Task -
The lines of the records that include "type" should all be copied.

The data -
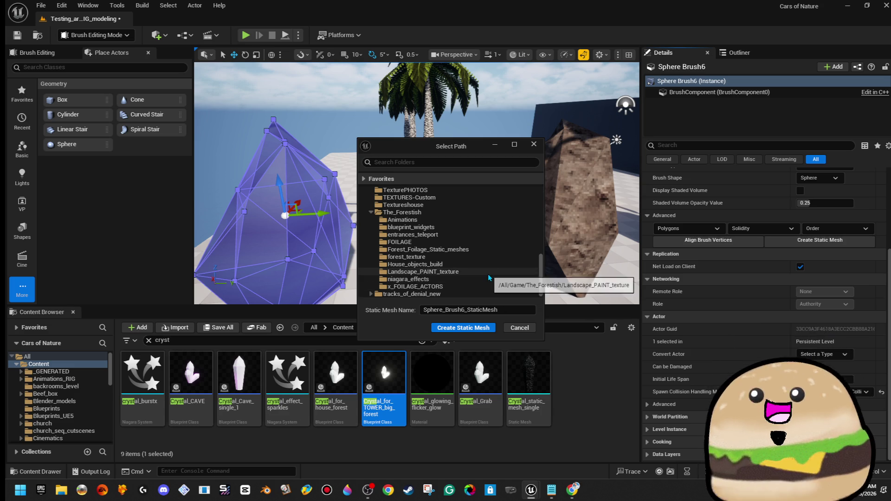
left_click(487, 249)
...
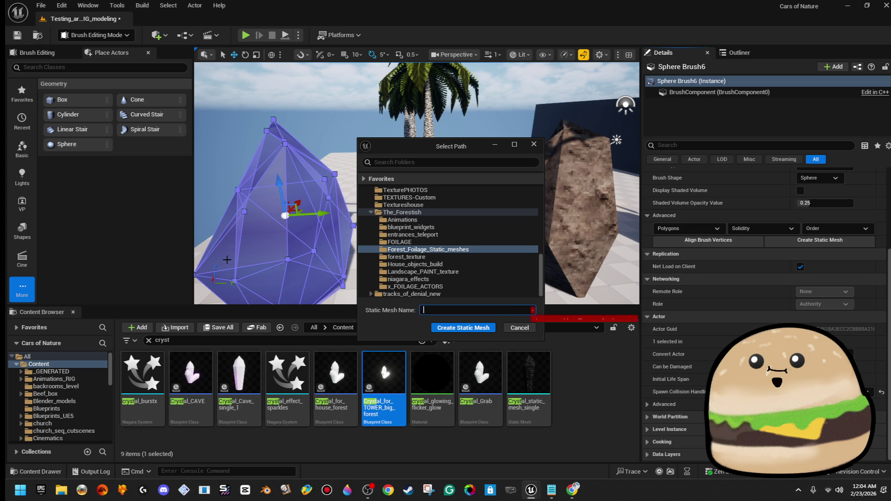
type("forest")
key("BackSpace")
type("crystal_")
---
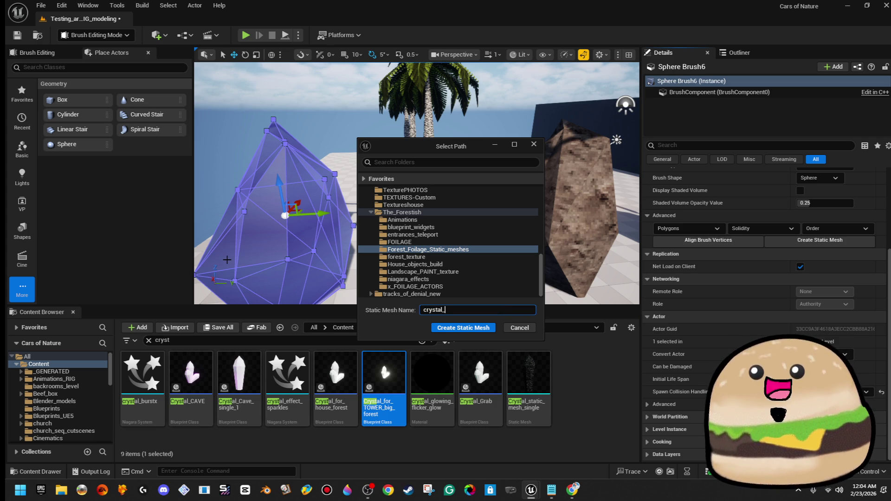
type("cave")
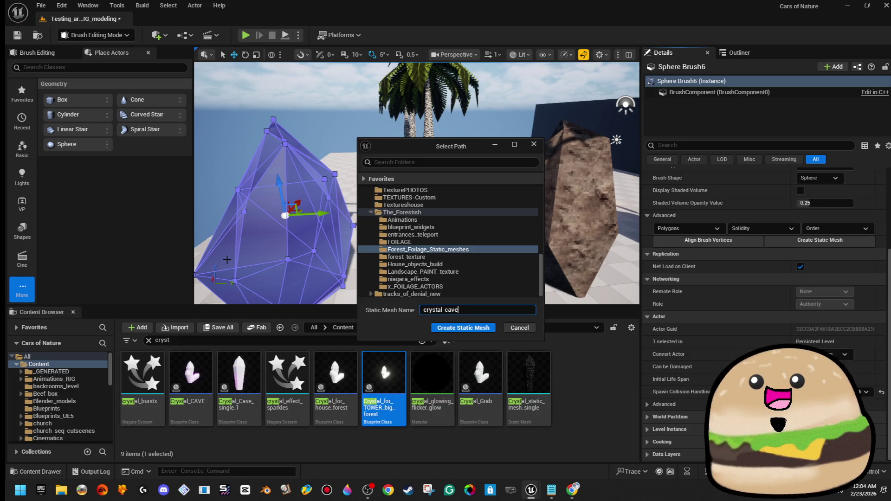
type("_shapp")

Your response -
type("forest")
type("crystal_")
type("cave")
type("_shapp")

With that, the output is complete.